What you need to do: Could you return the AWS outage post in full, word for word?

Extract to read:

Tuesday, October 23, 2012

Key Learning from AWS Outage

"A service outage for Amazon’s Web Service (AWS) affected websites like Reddit, Flipboard, FastCompany, Heroku, Airbnb, Imgur, Pinterest and others late last night. It also seems that the outage affected some of Amazon’s storage units on the US East coast, and thus these websites which are hosted by AWS went down." - FirstPost

This was pretty exciting night of US Prez debate on October 22, 2012. We were having all our infrastructure and code-base made of solid steel. At least that's what we thought, until we realized our infrastructure wasn't as solid as Amazon claimed. About six hours before the the debate, 3PM EDT we started to see smaller glitches. And we realized that we can't reboot one of our EBS backed servers. We quickly launched another, but then ELB (Elastic Load Balancer) was was paralyzed. Then complete infrastructure started to fall like dominoes.

What went down? Some of the AWS's most marketed and claimed to be the best alternatives available, failed.
  1. ELB: Elastic load balancers hit hard. This is the gateway to our 20+ servers. It was hosed. It was unpredictably throwing instance in-service/out-of-service. And complete blackouts. We launched new ELBs, no avail.

    On one of the ELBs, we had to continuously re-save the instances in ELB to get them active once ELB marks them as unhealthy and throws out. (They were healthy).

    If you think the last para was bad. Prepare for the worse. One other load balancer just went inactive. Showing registering instances. Forever. Nothing worked. Then we launched another ELB, in the healthy zone us-east-1a, same problem for next 4 hour.
  2. EBS Backed Instances:  They were complete zombies. A couple if EBS backed instances would just do not do anything. SSH access, Nagios' NRPE checks all gone.

Supplied information:
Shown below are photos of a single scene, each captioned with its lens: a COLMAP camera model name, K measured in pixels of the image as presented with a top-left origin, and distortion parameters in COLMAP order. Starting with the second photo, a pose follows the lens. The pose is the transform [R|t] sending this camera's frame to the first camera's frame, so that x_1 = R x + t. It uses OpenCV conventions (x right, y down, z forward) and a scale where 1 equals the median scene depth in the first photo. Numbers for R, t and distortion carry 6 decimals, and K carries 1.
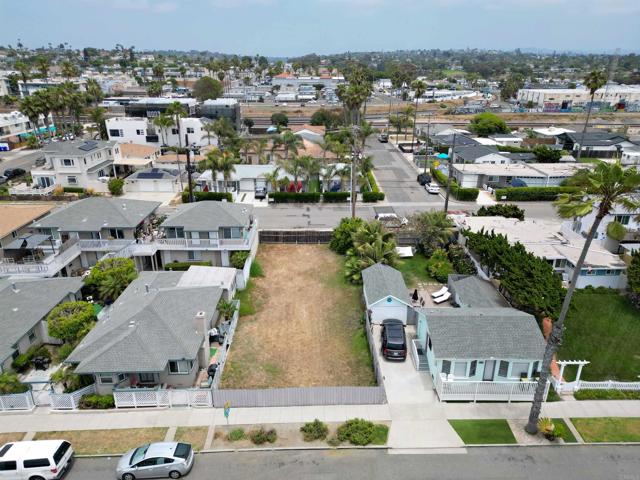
lens RADIAL K [[445.0, 0, 320.0], [0, 445.0, 240.0], [0, 0, 1]] dist [0.075570, -0.069536]
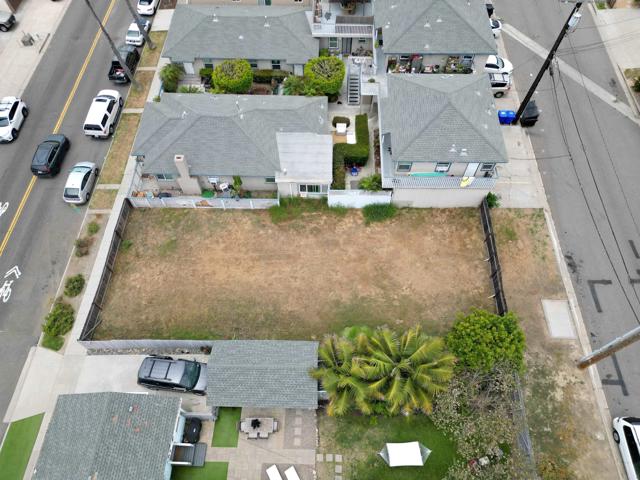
lens RADIAL K [[445.0, 0, 320.0], [0, 445.0, 240.0], [0, 0, 1]] dist [0.075570, -0.069536]
pose [[-0.033953, 0.863735, -0.502802, 0.216215], [-0.369369, 0.456627, 0.809357, -0.383011], [0.928662, 0.213199, 0.303533, 0.589196]]
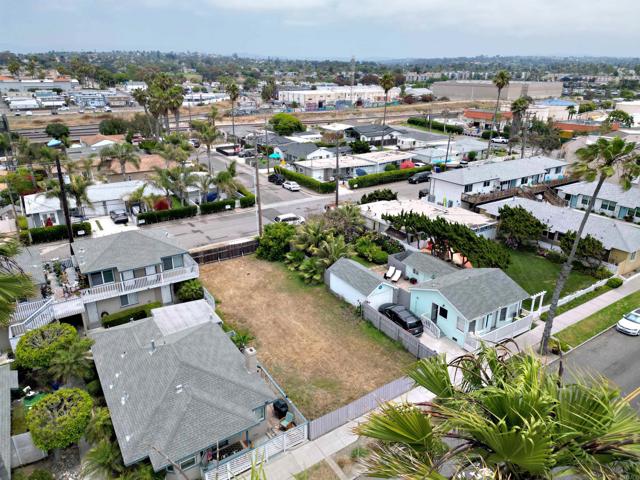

Output for this exercise:
Tuesday, October 23, 2012

Key Learning from AWS Outage

"A service outage for Amazon’s Web Service (AWS) affected websites like Reddit, Flipboard, FastCompany, Heroku, Airbnb, Imgur, Pinterest and others late last night. It also seems that the outage affected some of Amazon’s storage units on the US East coast, and thus these websites which are hosted by AWS went down." - FirstPost

This was pretty exciting night of US Prez debate on October 22, 2012. We were having all our infrastructure and code-base made of solid steel. At least that's what we thought, until we realized our infrastructure wasn't as solid as Amazon claimed. About six hours before the the debate, 3PM EDT we started to see smaller glitches. And we realized that we can't reboot one of our EBS backed servers. We quickly launched another, but then ELB (Elastic Load Balancer) was was paralyzed. Then complete infrastructure started to fall like dominoes.

What went down? Some of the AWS's most marketed and claimed to be the best alternatives available, failed.
  1. ELB: Elastic load balancers hit hard. This is the gateway to our 20+ servers. It was hosed. It was unpredictably throwing instance in-service/out-of-service. And complete blackouts. We launched new ELBs, no avail.

    On one of the ELBs, we had to continuously re-save the instances in ELB to get them active once ELB marks them as unhealthy and throws out. (They were healthy).

    If you think the last para was bad. Prepare for the worse. One other load balancer just went inactive. Showing registering instances. Forever. Nothing worked. Then we launched another ELB, in the healthy zone us-east-1a, same problem for next 4 hour.
  2. EBS Backed Instances:  They were complete zombies. A couple if EBS backed instances would just do not do anything. SSH access, Nagios' NRPE checks all gone.